Two Halloween Pumpkins who are husband and wife are having this conversation:
Wife Pumpkin: They mutilated us!
Husband Pumpkin: Yes, now I have a mouth, nose and eyes
Wife Pumpkin: Me too!
Husband Pumpkin: Do I look ugly!
Wife Pumpkin: But good, you are finally speaking and I don't have to read your mind any longer.
Husband Pumpkin: And you seem to have lost some weight there!
Wife Pumpkin: You are complimenting me! Thanks! But I don?t like losing weight through surgery! Going to gym is always better!
Husband Pumpkin: But now I have 2 mouths to feed and no hands or legs to earn livelihood!
Wife Pumpkin: What would happen of us?
Husband Pumpkin: The joke is that the people who did this too call us evil and run away!

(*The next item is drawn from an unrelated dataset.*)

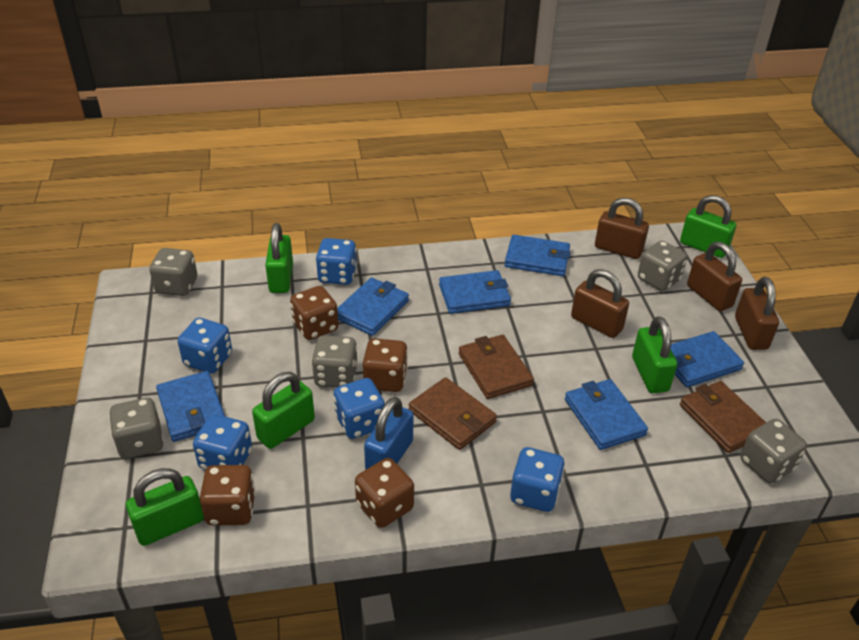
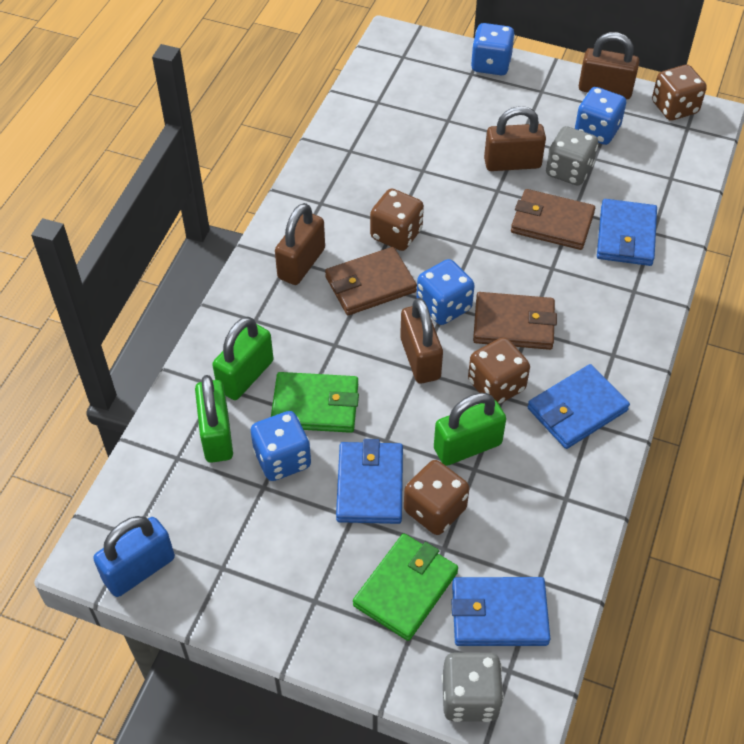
blue dice: [178,318,232,374] [193,414,252,470] [316,238,357,285] [333,378,385,439] [510,447,565,512] = 5 -> [251,411,311,481] [416,259,475,325] [471,23,515,75] [575,87,626,145] = 4
blue wallet: [156,371,225,442] [337,278,409,336] [439,270,511,314] [505,235,571,276] [565,379,648,450] [671,331,744,387] = 6 -> [336,439,403,524] [451,577,550,646] [528,364,630,449] [597,199,657,266] = 4
green padlock: [126,468,204,546] [252,372,315,449] [265,223,293,293] [632,316,677,393] [680,195,736,258] = 5 -> [195,375,233,463] [212,317,274,400] [434,393,506,466] = 3
green wallet: none = 0 -> [271,372,359,433] [353,533,458,641] = 2
grey dice: [109,398,164,459] [149,248,197,296] [311,335,358,388] [638,241,687,291] [741,419,807,484] = 5 -> [441,653,504,722] [546,126,598,185] = 2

Wife Pumpkin: Honestly I feel empty inside. I feel like my soul has left me!
Husband Pumpkin: I don't know why kids are given knives to cut the innards of a living being.
Wife Pumpkin: Yes and then they wonder why society has so many psychopaths!
Husband Pumpkin: I don't still get it; all the houses today have electricity, they why do you require a lantern!
Wife Pumpkin: And if a lantern is required, why don't you buy one or borrow it? Why do you want to convert a pumpkin in to a lantern and scare people?
Husband Pumpkin: I wish that they had carved some teeth and I have bitten the children going for 'Trick or Treat'
Wife Pumpkin: I wish we would have grown underground like potatoes
Husband Pumpkin: Look at that thing called, pumpkin pie! Look there! It's a strange pumpkin, smells like us but it looks like some car went over him!
Wife Pumpkin: Car accidents! Drunken driving! And then they blame these deaths on ghosts and celebrate that by killing more pumpkins on Halloween!
Husband Pumpkin: I feel lost!
Wife Pumpkin: Don't worry! There is always light at the end of the tunnel! Look in to my mouth and you will see it!